Hence, if the sum up the rotations (which are not full rotations) of any vector, we must get an average of $0$, which makes intuitive sense. In the case of rational rotations (i.e. rational mutiples of $2\pi$), it is not too hard to prove, and in the case of irrational ones it would seem sensible from the Weyl equidistribution theorem.

One of the first examples one usually encounters in ergodic theory is the shift operator. Since my introduction to ergodic theory came via Furstenberg’s proof of Szemeredi’s theorem, this felt natural. However, supposing that you are used to unitarity meaning rotation, is there a way to interpret the shift operator as such?
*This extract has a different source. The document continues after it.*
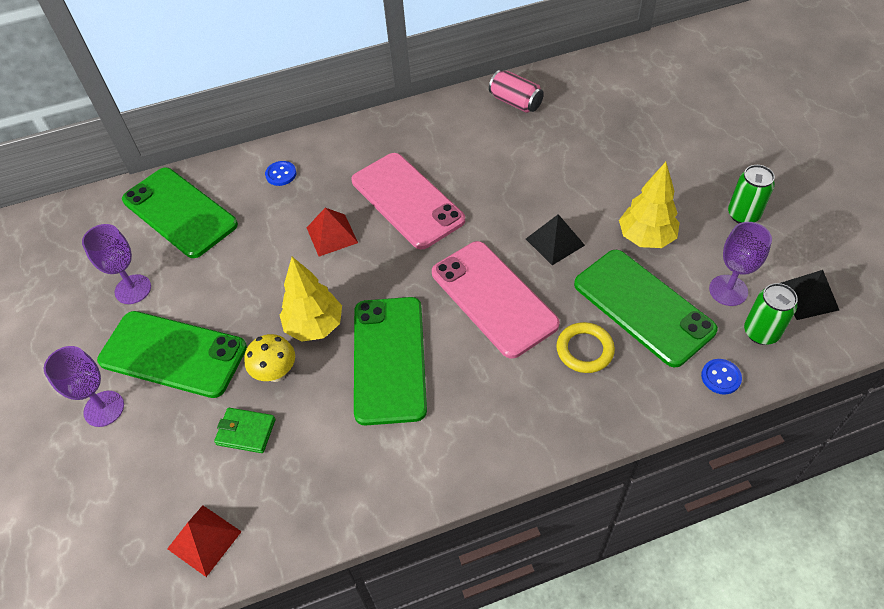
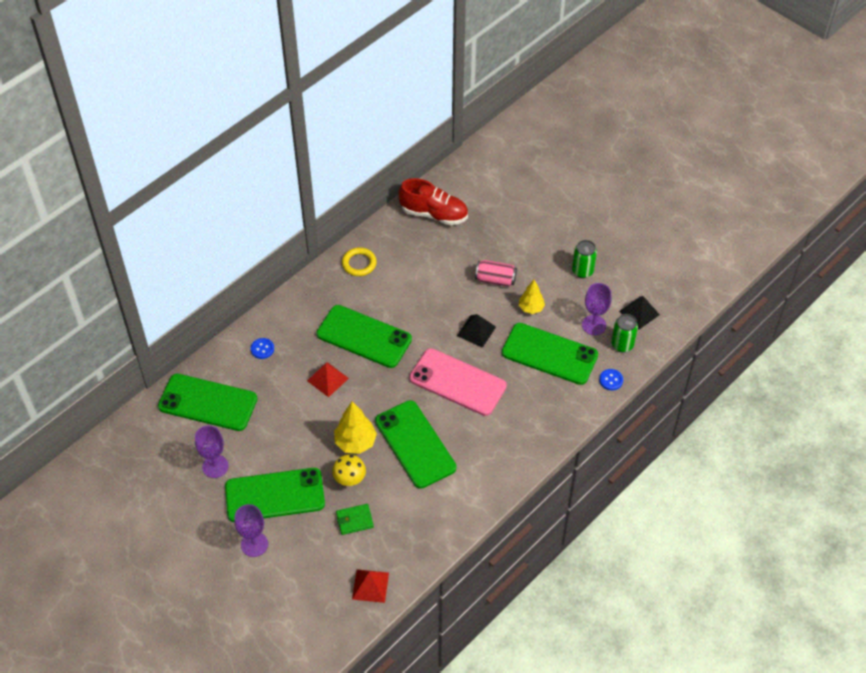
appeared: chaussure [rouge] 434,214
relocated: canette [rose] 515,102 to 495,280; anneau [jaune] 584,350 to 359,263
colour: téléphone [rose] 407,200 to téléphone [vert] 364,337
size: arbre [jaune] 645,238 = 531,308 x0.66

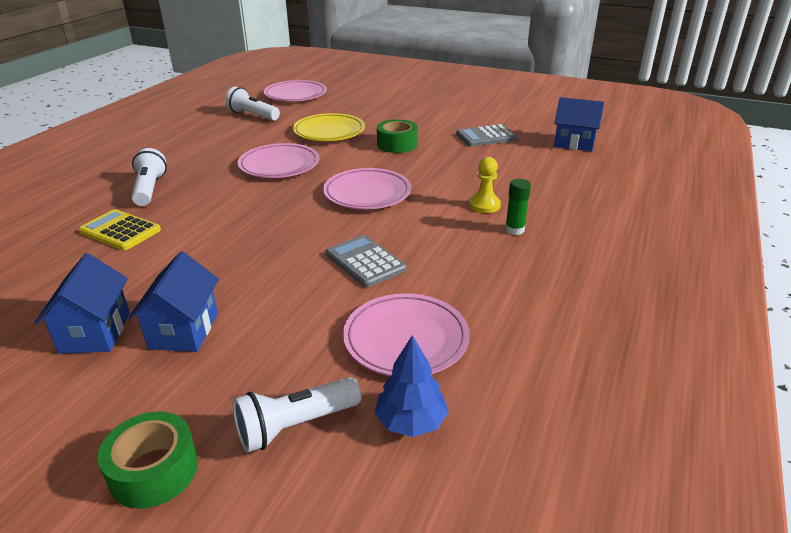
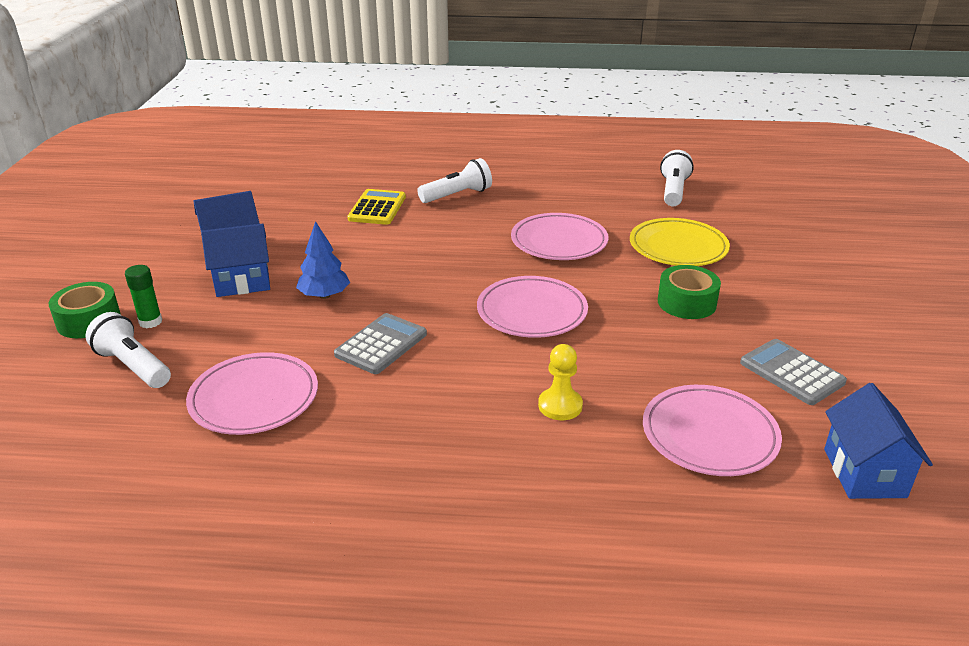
relocated: assiette [rose] 295,95 to 709,435; arbre [bleu] 411,422 to 324,295; bâton de colle [vert] 514,230 to 150,322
To make sense of this, we have to slightly expand our idea of unitarity. Consider the following operator acting on vectors in $\mathbb{R}^2$: $\displaystyle A = \begin{bmatrix} 0 & 1 \\ 1 & 0 \end{bmatrix}.$

It is easy to see that this matrix takes the unit vector $[1,0]$ to the unit vector $[0,1]$, and vice versa. Furthermore, the conjugate transpose of $A$ is itself, and $A^2 = 1$. Thus $A$ is unitary, and is in fact a permutation of the axes. Of course, in two dimensions there are only two permutations possible (it is the permutation group on two elements, after all!), so things will get more interesting in higher dimensions. (Exercise: Show that any permutation of axes in $\mathbb{R}^3$ is unitary. Can all of these permutations be seen as rotations?) In fact, any permutation of an orthonormal basis in a Hilbert space is unitary (think of how a permutation of the basis would affect the inner product). Thus, if we think of the shift operator as a permutation of a countable basis, we see that it fits into the general intuition of a unitary operator.

Clearly, there is still much to unpack here. What kind of unitary operators do we get on some common Hilbert spaces, such as $l^2$ or $L^2$? What does unitary equivalence mean? What does it mean when a unitary operator is self-adjoint? Posing questions like these is, I believe, more valuable than reading a single textbook’s introduction on the subject, because you’re trying to make sense of something in terms of what you already know, and you can allow curiosity to lead you. At some point, the concepts will take on a life of their own and your frame of reference will expand, ready to begin making sense of the next, more advanced concept.

Learning mathematics is a lot messier than most textbooks (and lectures) would have us believe. Embrace it.